Uitspraak 201306032/1/A1


Volledige tekst

201306032/1/A1.
Datum uitspraak: 12 maart 2014

AFDELING
BESTUURSRECHTSPRAAK

Uitspraak op het hoger beroep van:

[appellant], wonend te Someren,
appellant,

tegen de uitspraak van de rechtbank Oost-Brabant van 31 mei 2013 in zaak nr. 13/802 in het geding tussen:

[appellant]

en

het college van burgemeester en wethouders van Someren.

Procesverloop

Bij besluit van 11 januari 2013 heeft het college geweigerd aan [appellant] omgevingsvergunning te verlenen voor het gedeeltelijk herbouwen van een woonboerderij op het perceel [locatie] te Someren (hierna: het perceel).

Bij uitspraak van 31 mei 2013 heeft de rechtbank het door [appellant] daartegen ingestelde beroep ongegrond verklaard.
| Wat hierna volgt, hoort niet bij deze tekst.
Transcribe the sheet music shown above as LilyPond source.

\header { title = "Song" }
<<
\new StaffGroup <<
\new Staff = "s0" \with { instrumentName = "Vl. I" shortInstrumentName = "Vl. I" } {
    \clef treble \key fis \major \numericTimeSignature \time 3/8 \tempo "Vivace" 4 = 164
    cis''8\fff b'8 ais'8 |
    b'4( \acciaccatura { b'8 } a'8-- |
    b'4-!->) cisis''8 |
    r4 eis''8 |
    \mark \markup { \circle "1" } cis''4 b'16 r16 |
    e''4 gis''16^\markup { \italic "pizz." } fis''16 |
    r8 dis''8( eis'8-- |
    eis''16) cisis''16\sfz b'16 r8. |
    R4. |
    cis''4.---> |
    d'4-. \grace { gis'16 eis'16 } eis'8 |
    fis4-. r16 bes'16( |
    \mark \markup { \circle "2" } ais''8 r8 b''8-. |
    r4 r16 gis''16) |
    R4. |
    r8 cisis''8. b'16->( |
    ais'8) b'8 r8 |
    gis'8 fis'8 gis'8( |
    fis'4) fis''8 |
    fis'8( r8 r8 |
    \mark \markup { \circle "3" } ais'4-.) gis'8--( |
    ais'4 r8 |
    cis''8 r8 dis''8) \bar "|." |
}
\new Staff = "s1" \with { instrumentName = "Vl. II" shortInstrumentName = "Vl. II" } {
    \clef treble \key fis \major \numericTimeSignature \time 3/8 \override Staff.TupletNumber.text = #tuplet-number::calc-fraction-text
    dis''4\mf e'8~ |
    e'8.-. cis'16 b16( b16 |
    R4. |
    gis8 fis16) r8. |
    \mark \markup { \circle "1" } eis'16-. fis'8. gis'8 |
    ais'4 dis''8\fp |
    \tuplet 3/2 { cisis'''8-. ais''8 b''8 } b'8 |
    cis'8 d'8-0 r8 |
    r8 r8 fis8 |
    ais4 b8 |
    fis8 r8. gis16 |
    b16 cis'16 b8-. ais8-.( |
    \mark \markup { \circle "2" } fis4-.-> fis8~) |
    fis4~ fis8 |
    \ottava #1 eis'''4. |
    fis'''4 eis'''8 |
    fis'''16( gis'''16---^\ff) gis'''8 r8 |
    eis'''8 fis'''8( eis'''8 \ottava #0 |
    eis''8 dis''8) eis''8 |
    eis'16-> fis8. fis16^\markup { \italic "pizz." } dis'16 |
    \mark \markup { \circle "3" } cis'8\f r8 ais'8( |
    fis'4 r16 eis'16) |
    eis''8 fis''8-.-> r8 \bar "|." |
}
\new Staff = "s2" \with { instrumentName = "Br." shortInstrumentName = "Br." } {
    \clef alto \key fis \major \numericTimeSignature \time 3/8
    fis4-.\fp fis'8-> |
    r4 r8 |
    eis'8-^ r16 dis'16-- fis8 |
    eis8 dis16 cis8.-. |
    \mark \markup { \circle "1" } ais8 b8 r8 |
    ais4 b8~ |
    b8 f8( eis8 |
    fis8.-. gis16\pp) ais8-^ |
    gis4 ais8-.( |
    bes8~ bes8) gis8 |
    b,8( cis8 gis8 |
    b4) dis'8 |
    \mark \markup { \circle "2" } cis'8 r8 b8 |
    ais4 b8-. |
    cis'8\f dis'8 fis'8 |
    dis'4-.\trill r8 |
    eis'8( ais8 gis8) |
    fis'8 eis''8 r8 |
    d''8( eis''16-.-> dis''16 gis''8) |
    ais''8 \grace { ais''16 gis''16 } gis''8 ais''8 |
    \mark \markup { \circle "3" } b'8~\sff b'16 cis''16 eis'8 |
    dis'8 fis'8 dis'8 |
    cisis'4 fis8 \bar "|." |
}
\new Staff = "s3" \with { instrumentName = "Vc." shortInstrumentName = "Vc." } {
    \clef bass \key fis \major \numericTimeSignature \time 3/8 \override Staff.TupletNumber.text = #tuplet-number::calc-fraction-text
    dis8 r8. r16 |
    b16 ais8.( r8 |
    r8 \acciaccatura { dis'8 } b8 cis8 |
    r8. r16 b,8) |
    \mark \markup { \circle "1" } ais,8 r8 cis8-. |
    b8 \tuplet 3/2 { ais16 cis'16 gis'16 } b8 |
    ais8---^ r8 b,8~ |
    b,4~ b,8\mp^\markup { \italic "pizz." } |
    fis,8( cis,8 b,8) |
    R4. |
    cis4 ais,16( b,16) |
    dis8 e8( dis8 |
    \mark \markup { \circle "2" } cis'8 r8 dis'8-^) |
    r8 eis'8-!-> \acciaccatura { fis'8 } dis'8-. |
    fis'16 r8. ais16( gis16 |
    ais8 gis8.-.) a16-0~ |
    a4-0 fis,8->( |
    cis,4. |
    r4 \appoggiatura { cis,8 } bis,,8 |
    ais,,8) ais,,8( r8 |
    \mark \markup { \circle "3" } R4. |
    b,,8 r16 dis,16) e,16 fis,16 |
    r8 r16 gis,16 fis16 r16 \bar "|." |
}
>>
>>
Deze uitspraak is aangehecht.

Tegen deze uitspraak heeft [appellant] hoger beroep ingesteld.

Het college heeft een verweerschrift ingediend.

[appellant] heeft een nader stuk ingediend.

De zaak is door een meervoudige kamer van de Afdeling verwezen naar een enkelvoudige.

De Afdeling heeft de zaak ter zitting behandeld op 12 februari 2014, waar [appellant], bijgestaan door [gemachtigden], en het college, vertegenwoordigd door drs. H.J. Breman, werkzaam bij de gemeente, zijn verschenen.

Overwegingen

1. Ingevolge het ter plaatse geldende bestemmingsplan "Buitengebied Someren" rust op het perceel de bestemming "Agrarisch-Agrarisch bedrijf".

Ingevolge artikel 4.1, eerste lid, van de planregels zijn de voor "Agrarisch-Agrarisch bedrijf" aangewezen gronden bestemd voor de uitoefening van een agrarisch bedrijf met de bijbehorende bedrijfsbebouwing, waaronder één bedrijfswoning tenzij anders is aangegeven, en voorzieningen zoals mestopslagsilo's, permanente en tijdelijke teeltondersteunende voorzieningen, voorzieningen ten behoeve van waterberging en -infiltratie, voer- en mestplaten, mest- of waterbassins van folie, verharding en groene erfinrichting.

Ingevolge artikel 4.2.1 mag op of in de in 4.1 bedoelde gronden uitsluitend worden gebouwd ten dienste van de doeleinden die in de bestemmingsomschrijving zijn aangegeven.

Ingevolge artikel 38.1, eerste lid, aanhef en onder a, mag een bouwwerk dat op het tijdstip van inwerkingtreding van het bestemmingsplan aanwezig of in uitvoering is, dan wel gebouwd kan worden krachtens een omgevingsvergunning, en afwijkt van het plan, gedeeltelijk worden vernieuwd of veranderd, mits deze afwijking naar aard en omvang niet wordt vergroot.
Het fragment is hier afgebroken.